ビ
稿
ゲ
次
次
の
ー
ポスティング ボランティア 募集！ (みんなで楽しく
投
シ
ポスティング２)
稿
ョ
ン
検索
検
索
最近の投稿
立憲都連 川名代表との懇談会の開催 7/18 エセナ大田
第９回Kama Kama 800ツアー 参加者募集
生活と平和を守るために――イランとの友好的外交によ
※
**What you will do**
Format every line of the data above as a JSON list of strings, one string per line, and leave out any blank lines.

**Solution for this task**
[
  "ビ",
  "稿",
  "ゲ",
  "次",
  "次",
  "の",
  "ー",
  "ポスティング ボランティア 募集！ (みんなで楽しく",
  "投",
  "シ",
  "ポスティング２)",
  "稿",
  "ョ",
  "ン",
  "検索",
  "検",
  "索",
  "最近の投稿",
  "立憲都連 川名代表との懇談会の開催 7/18 エセナ大田",
  "第９回Kama Kama 800ツアー 参加者募集",
  "生活と平和を守るために――イランとの友好的外交によ"
]